▶ [Dataset content]
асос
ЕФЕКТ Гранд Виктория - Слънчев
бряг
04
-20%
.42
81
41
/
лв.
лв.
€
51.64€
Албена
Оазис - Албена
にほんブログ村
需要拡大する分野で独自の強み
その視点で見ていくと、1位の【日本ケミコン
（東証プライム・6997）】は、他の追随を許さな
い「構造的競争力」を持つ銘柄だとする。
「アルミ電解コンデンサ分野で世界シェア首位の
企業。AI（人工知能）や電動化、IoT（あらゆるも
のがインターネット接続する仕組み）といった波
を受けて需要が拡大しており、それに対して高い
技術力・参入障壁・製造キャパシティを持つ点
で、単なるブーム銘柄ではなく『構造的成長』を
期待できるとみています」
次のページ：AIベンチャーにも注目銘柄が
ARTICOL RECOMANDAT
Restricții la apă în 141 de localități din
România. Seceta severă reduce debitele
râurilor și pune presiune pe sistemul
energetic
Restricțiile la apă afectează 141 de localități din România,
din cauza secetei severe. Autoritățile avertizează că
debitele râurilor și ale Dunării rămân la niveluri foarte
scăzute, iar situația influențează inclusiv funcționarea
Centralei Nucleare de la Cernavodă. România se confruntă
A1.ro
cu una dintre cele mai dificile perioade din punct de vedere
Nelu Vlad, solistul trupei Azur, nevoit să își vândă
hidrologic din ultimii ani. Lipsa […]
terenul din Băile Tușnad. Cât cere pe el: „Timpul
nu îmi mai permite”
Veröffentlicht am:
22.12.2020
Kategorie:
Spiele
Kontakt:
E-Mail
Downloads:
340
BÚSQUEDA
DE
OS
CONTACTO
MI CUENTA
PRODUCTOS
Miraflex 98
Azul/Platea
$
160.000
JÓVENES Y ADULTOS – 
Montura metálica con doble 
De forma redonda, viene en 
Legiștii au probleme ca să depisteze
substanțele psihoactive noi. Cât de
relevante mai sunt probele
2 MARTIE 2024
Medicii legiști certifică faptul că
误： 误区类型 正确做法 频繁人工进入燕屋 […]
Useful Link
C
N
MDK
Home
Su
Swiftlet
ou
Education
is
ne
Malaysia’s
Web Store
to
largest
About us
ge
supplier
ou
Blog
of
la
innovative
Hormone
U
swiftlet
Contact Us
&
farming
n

▶ [Problem statement] Output all of the listing exactly as written.

▶ [Solution for this problem]
асос
ЕФЕКТ Гранд Виктория - Слънчев
бряг
04
-20%
.42
81
41
/
лв.
лв.
€
51.64€
Албена
Оазис - Албена
にほんブログ村
需要拡大する分野で独自の強み
その視点で見ていくと、1位の【日本ケミコン
（東証プライム・6997）】は、他の追随を許さな
い「構造的競争力」を持つ銘柄だとする。
「アルミ電解コンデンサ分野で世界シェア首位の
企業。AI（人工知能）や電動化、IoT（あらゆるも
のがインターネット接続する仕組み）といった波
を受けて需要が拡大しており、それに対して高い
技術力・参入障壁・製造キャパシティを持つ点
で、単なるブーム銘柄ではなく『構造的成長』を
期待できるとみています」
次のページ：AIベンチャーにも注目銘柄が
ARTICOL RECOMANDAT
Restricții la apă în 141 de localități din
România. Seceta severă reduce debitele
râurilor și pune presiune pe sistemul
energetic
Restricțiile la apă afectează 141 de localități din România,
din cauza secetei severe. Autoritățile avertizează că
debitele râurilor și ale Dunării rămân la niveluri foarte
scăzute, iar situația influențează inclusiv funcționarea
Centralei Nucleare de la Cernavodă. România se confruntă
A1.ro
cu una dintre cele mai dificile perioade din punct de vedere
Nelu Vlad, solistul trupei Azur, nevoit să își vândă
hidrologic din ultimii ani. Lipsa […]
terenul din Băile Tușnad. Cât cere pe el: „Timpul
nu îmi mai permite”
Veröffentlicht am:
22.12.2020
Kategorie:
Spiele
Kontakt:
E-Mail
Downloads:
340
BÚSQUEDA
DE
OS
CONTACTO
MI CUENTA
PRODUCTOS
Miraflex 98
Azul/Platea
$
160.000
JÓVENES Y ADULTOS – 
Montura metálica con doble 
De forma redonda, viene en 
Legiștii au probleme ca să depisteze
substanțele psihoactive noi. Cât de
relevante mai sunt probele
2 MARTIE 2024
Medicii legiști certifică faptul că
误： 误区类型 正确做法 频繁人工进入燕屋 […]
Useful Link
C
N
MDK
Home
Su
Swiftlet
ou
Education
is
ne
Malaysia’s
Web Store
to
largest
About us
ge
supplier
ou
Blog
of
la
innovative
Hormone
U
swiftlet
Contact Us
&
farming
n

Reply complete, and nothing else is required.